Innovating With A Focus on Health and Nutrition

Innovating With A Focus on Health and Nutrition

You’ve heard the mantra. Businesses that fail to innovate, soon die. When it comes to innovation, it’s not a matter of simply churning out something new, but as Scott Anthony explains in The Little Black Book of Innovation, innovation is achieved when a business offers something different, that creates value for its customers.

In order to create value a business needs to get into the minds of its consumers and identify an important, unmet need.  If we relate this to health and nutrition, innovation involves identifying a nutrition problem that has yet to be solved. From my experience, this is rarely the approach food companies take. Rather it seems, that companies latch on to the latest trend and craft new products that look much like others in the category – the “me too” approach.

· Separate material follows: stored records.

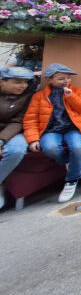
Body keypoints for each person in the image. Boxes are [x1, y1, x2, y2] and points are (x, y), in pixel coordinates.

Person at [23, 63, 81, 203]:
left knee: (78, 148)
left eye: (68, 78)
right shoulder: (39, 96)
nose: (66, 81)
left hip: (72, 128)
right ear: (49, 80)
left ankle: (72, 180)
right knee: (49, 148)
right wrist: (33, 139)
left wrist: (71, 97)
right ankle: (68, 162)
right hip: (50, 130)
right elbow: (30, 119)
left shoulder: (77, 91)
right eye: (61, 78)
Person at [0, 67, 35, 209]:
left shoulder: (28, 97)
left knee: (17, 150)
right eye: (17, 82)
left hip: (13, 132)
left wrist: (1, 141)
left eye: (26, 82)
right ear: (2, 81)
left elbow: (19, 121)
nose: (23, 86)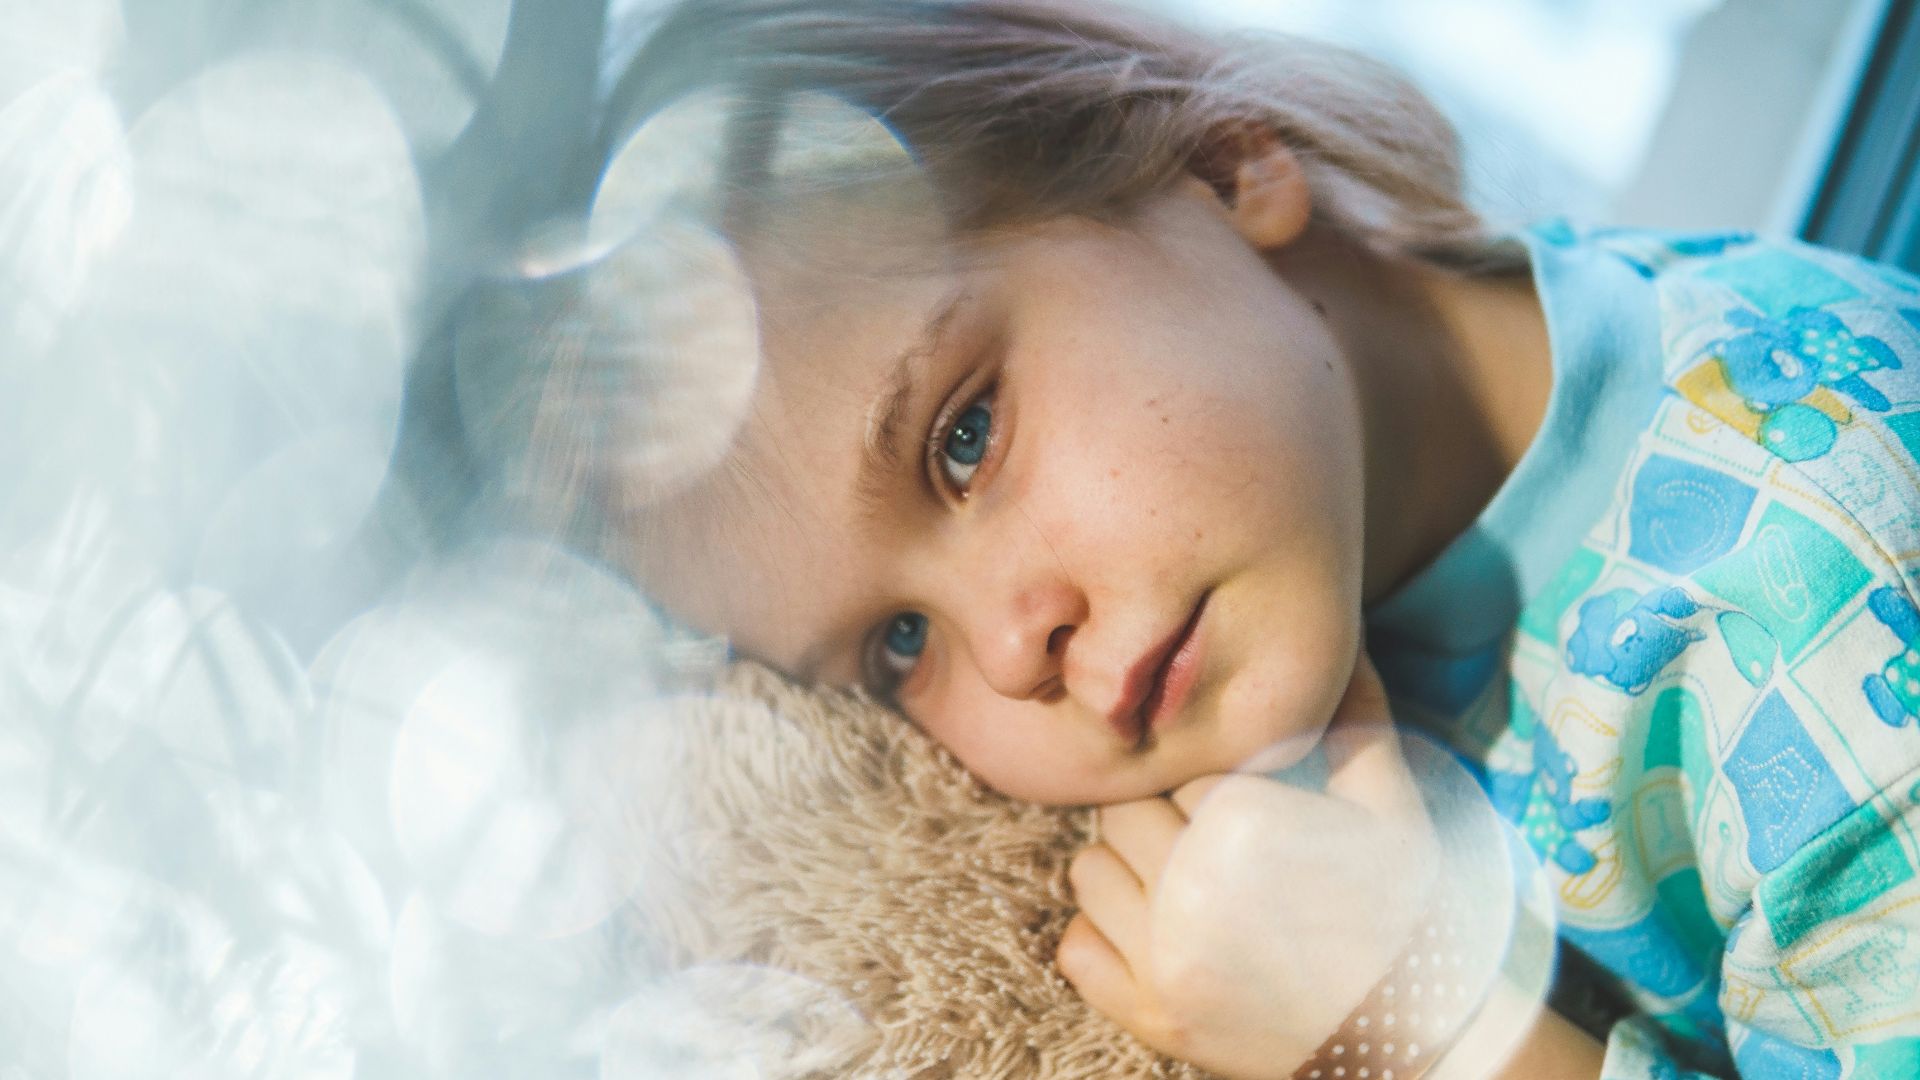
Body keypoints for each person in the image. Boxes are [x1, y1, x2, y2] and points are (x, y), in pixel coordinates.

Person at [482, 1, 1920, 1076]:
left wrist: (1412, 1019)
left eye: (964, 437)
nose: (1008, 643)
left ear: (1227, 170)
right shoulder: (1366, 465)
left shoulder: (1832, 613)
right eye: (895, 645)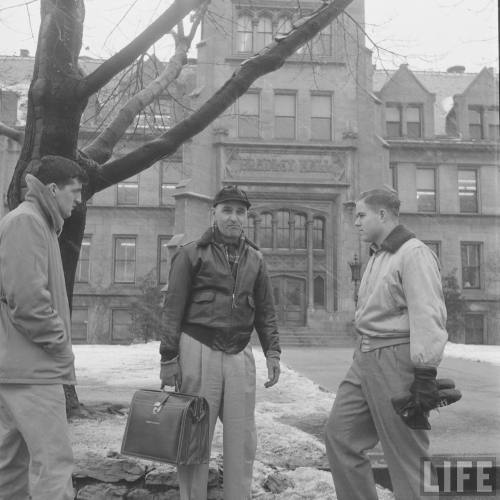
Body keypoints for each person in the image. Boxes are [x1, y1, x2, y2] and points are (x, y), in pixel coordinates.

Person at [325, 188, 447, 500]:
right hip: (364, 358)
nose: (356, 223)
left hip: (395, 359)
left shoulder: (413, 253)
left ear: (382, 215)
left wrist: (424, 374)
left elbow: (427, 314)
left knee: (407, 457)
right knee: (341, 437)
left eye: (361, 215)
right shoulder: (380, 255)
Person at [160, 185, 281, 500]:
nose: (234, 217)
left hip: (240, 352)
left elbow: (266, 311)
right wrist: (168, 358)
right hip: (198, 347)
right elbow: (172, 308)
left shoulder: (255, 258)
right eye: (227, 210)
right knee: (194, 438)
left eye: (240, 211)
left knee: (242, 441)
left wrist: (273, 352)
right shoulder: (190, 253)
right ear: (212, 213)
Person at [0, 155, 86, 500]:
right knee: (53, 465)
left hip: (18, 367)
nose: (79, 200)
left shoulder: (35, 221)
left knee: (10, 466)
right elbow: (28, 300)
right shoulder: (28, 222)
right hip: (33, 370)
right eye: (75, 191)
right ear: (52, 189)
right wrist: (60, 344)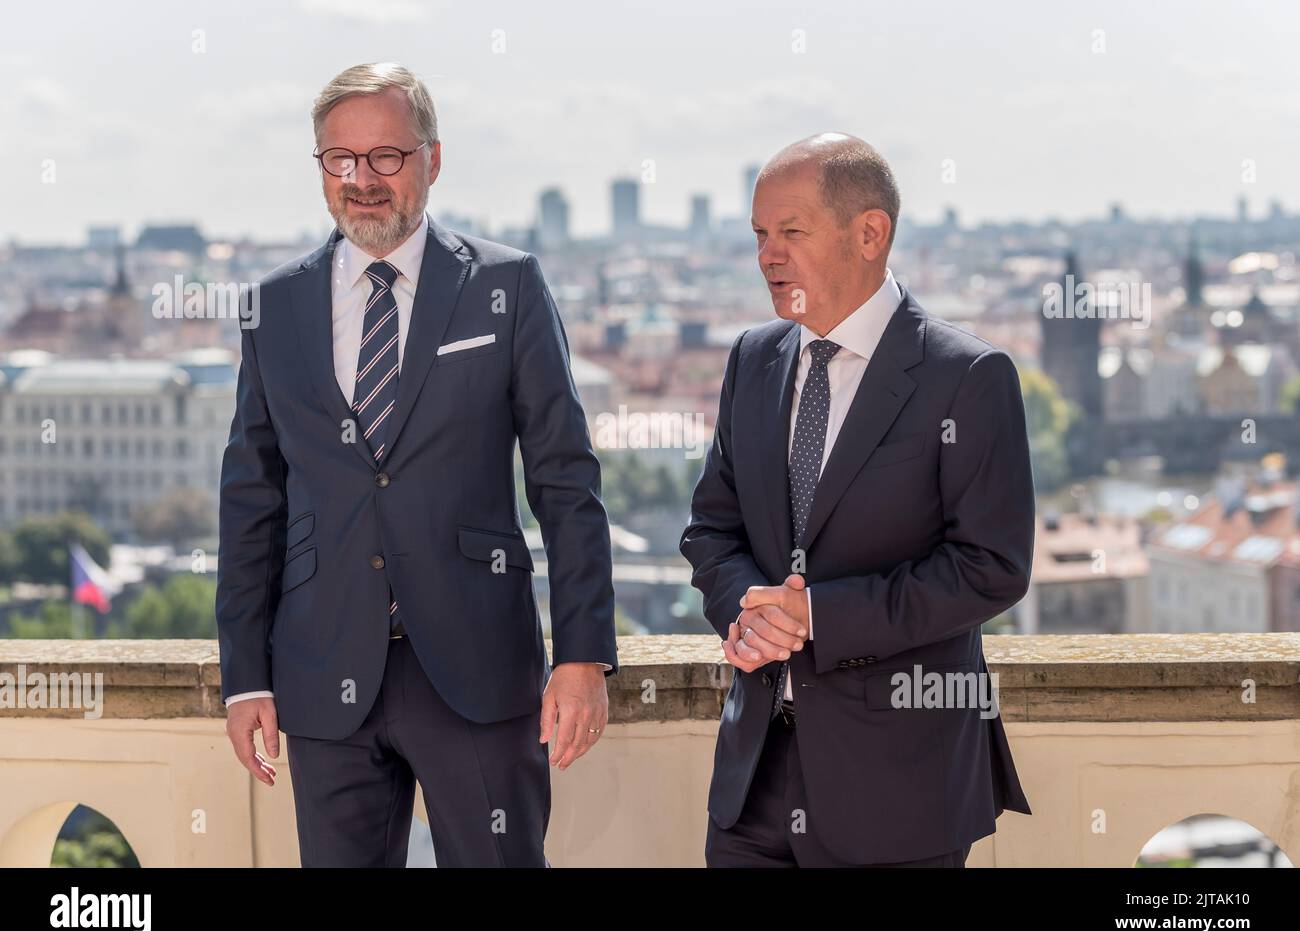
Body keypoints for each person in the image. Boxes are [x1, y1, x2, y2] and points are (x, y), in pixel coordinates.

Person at [217, 62, 616, 867]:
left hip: (477, 666)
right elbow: (252, 499)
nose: (362, 179)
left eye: (387, 156)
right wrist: (244, 676)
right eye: (340, 158)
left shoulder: (506, 284)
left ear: (433, 160)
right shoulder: (276, 304)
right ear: (321, 166)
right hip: (322, 666)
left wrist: (582, 654)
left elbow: (565, 481)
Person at [681, 133, 1033, 867]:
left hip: (901, 790)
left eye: (790, 232)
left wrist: (817, 617)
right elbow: (712, 528)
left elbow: (991, 565)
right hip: (752, 782)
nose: (766, 256)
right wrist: (751, 610)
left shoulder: (967, 376)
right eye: (759, 235)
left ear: (870, 233)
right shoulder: (753, 358)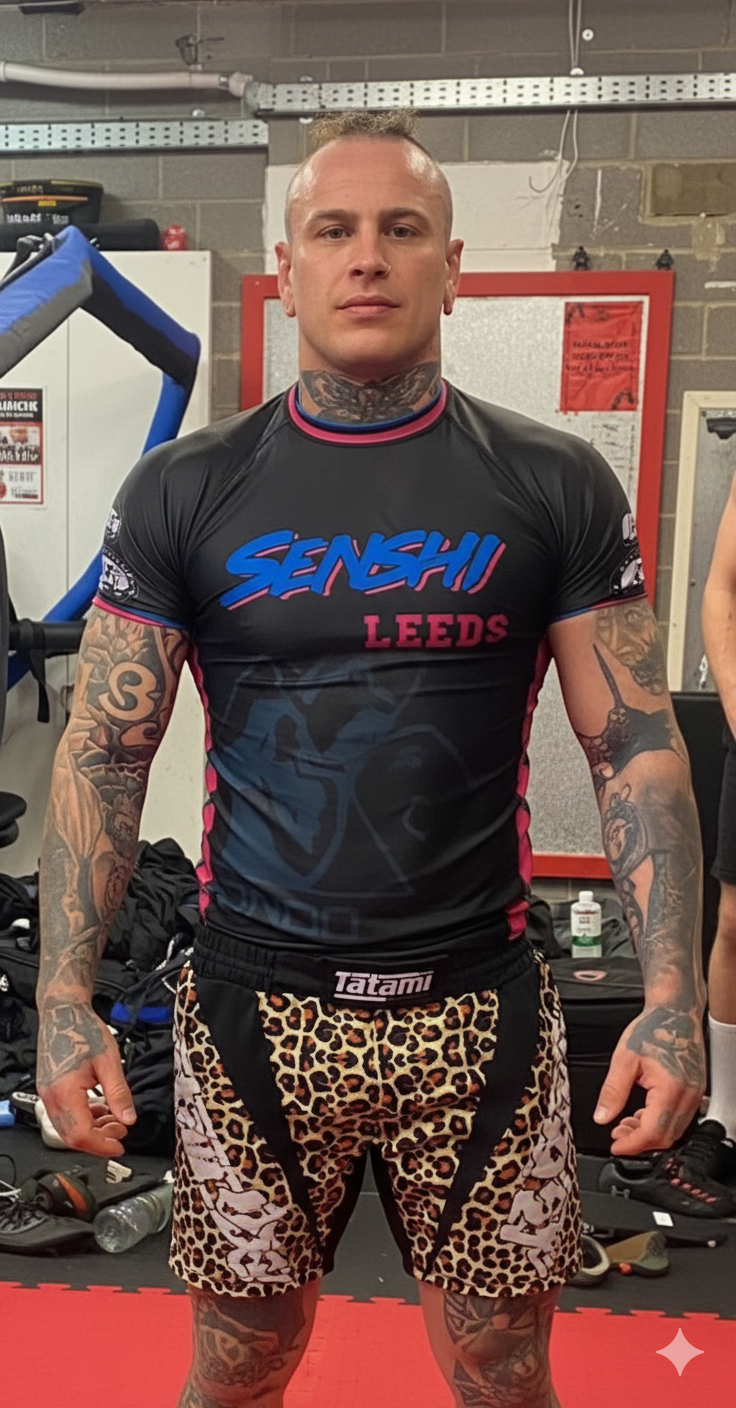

An alternative approach to nutrition-related innovation

Another approach to nutrition-related innovation, is to take a problem-based perspective, to generate new ideas. This encourages food businesses to think about a nutrition problem that exists, determine who has the problem and why the problem remains. By delving into the problem and understanding it deeply, companies are much better placed to consider a range of possible solutions (ideas) rather than jump to the most obvious solution, one that inevitably ends up being more or less the same as everything else. It forces companies to look beyond the obvious, and come up with ideas that are novel and more likely to create real value.

Generate lots of possible solutions

Scott Anthony also stresses the merit in generating a list of possible solution ideas during the innovation process, not just one or two. It might be that the solution ideas are not product-related at all and could be based on other forms of innovation. He also encourages businesses to look to a variety of sources for inspiring ideas. This includes looking at other industries, thinking about who else has solved a similar problem, how they did it and whether or not it could be applied to the problem at hand.

Get feedback from your target market

Getting out of the office and mingling with your target consumer is another of Anthony’s imperatives. It is easy to become infatuated with your product concept and assume others will feel the same way.  Drawing up a model of the concept and getting feedback from potential customers will challenge pre-held assumptions, and help shape a proposition into something that will create real value.

Finding a nutrition problem to solve

There are a number of potential sources to help you find a nutrition problem to solve with news media and health magazines featuring the most obvious ones. If you want to unearth something a little more obscure, then speak with a dietitian – they deal with nutrition problems all the time. Keeping up with developments in nutrition science is another avenue, as is delving into government policies on nutrition, with the latter being particularly useful for uncovering potential opportunities in international markets.